### ACTIVITY LIST:
(a) In the interview about the immigration proclamation, rewrite the paragraph beginning "Stock: Anyone who is able to adjust status" as a short bulleted list that keeps its main facts.
(b) Answer these questions from the interview about the immigration proclamation, one answer per line, labeled to match:
(i) Which two laws does the proclamation directly contradict, according to the interview?
(ii) Before what date should applicants make sure they can receive their visa?
(iii) What kind of plan does the proclamation say would qualify?
(c) Resume the interview about the immigration proclamation from its last sentence and carry it forward.

For another, the proclamation directly contradicts certain provisions of both the Immigration and Nationality Act and the Affordable Care Act. If this usage of Section 212(f) is allowed by the courts, the president could continue to use Section 212(f) to greatly restrict legal immigration to the United States, even in Congressionally-authorized categories.
Anderson: What advice do you have for immigrants?
Stock: Anyone who is able to adjust status from within the United States, rather than filing for an immigrant visa, should do so, because adjustment of status is outside the scope of the proclamation. Also, anyone able to get their immigrant visa this month should not delay their application and should review their documentary qualification with an immigration lawyer to be sure they can receive their visa before November 3.
The proclamation raises many questions: Will it be enough for new immigrants to show a certain level of assets that they could use to purchase insurance, for example, or will they, in practice, have to actually purchase policies somehow? How will new immigrants still abroad – who by definition don’t have Social Security numbers or a U.S. health history – be able to purchase insurance? While the proclamation says “a catastrophic plan” would qualify, does that mean all minimal coverage, high-deductible plans will be deemed sufficient?

### RECORD EXCERPTS:

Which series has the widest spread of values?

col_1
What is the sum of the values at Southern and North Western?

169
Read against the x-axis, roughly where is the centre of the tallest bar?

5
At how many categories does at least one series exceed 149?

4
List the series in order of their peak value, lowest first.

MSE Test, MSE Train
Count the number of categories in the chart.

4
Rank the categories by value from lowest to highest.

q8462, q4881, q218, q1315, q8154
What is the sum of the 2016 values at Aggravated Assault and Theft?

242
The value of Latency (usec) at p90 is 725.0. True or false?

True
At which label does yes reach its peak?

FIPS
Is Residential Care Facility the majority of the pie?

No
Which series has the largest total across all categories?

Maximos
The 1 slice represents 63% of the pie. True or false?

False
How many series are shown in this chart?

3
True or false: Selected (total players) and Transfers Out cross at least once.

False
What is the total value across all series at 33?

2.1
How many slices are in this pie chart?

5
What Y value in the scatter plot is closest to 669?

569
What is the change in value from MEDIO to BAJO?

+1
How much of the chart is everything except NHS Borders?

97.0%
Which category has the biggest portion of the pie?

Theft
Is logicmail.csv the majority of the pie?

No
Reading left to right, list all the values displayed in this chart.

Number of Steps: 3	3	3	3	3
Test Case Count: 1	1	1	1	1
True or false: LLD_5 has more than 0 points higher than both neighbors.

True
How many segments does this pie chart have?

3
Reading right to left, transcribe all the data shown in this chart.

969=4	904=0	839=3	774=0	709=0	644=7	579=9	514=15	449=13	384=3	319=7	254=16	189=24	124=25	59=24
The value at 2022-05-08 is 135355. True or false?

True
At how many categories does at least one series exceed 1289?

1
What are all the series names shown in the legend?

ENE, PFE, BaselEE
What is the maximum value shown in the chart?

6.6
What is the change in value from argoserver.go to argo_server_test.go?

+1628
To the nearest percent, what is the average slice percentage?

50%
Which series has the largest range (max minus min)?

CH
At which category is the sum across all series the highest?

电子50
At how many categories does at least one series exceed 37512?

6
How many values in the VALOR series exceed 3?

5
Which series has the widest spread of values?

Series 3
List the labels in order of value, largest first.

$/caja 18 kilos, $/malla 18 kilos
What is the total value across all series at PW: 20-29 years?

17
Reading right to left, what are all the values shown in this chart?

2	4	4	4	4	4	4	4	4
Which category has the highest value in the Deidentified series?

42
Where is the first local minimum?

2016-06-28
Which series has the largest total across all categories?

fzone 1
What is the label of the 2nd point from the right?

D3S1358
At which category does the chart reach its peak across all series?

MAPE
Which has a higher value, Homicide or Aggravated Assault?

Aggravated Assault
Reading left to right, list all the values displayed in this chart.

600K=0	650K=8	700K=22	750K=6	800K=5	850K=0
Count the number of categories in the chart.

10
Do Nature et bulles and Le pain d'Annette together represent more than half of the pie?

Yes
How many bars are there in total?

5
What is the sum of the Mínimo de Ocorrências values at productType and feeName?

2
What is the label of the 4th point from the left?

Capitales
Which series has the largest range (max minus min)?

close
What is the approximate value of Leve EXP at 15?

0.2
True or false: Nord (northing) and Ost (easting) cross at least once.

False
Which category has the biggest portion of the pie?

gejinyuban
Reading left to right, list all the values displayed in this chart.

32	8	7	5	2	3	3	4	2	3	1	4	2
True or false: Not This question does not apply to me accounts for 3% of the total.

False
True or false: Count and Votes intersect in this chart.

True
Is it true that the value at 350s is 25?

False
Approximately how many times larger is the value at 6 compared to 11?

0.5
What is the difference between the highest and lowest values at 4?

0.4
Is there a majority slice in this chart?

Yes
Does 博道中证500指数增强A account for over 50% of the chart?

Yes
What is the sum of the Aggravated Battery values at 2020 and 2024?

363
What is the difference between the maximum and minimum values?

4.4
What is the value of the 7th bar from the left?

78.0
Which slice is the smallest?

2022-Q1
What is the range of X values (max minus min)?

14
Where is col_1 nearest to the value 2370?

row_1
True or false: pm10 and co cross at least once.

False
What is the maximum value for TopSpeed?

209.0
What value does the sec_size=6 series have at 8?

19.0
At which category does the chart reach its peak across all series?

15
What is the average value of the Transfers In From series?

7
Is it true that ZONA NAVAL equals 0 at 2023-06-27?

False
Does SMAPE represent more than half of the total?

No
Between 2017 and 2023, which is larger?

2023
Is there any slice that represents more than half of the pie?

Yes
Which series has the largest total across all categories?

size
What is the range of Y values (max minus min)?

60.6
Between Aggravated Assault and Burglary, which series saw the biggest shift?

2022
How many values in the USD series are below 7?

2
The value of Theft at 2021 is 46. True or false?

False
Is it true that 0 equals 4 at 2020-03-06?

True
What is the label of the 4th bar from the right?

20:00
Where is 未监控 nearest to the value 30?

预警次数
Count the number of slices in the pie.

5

### ANSWERS TO THE TASKS:
(a)
- People who can adjust status from inside the United States should do that instead of filing for an immigrant visa, because adjustment of status falls outside the proclamation.
- People who can get their immigrant visa this month should apply without delay.
- They should have an immigration lawyer review their documentary qualification to make sure they can receive the visa before November 3.

(b)
(i) The Immigration and Nationality Act and the Affordable Care Act.
(ii) November 3.
(iii) A catastrophic plan.

(c)
Since the proclamation exempts those with employer-based coverage, will a job offer be sufficient to overcome the ban? Until detailed guidance is released and adjudications begin under the proclamation, it is not clear whether or how adjudications of immigrant visa petitions will actually be affected.
Much of the practical effect of this proclamation will have to await implementing instructions from the State Department to consular posts. This is potentially a major restriction on legal immigration that Congress never authorized.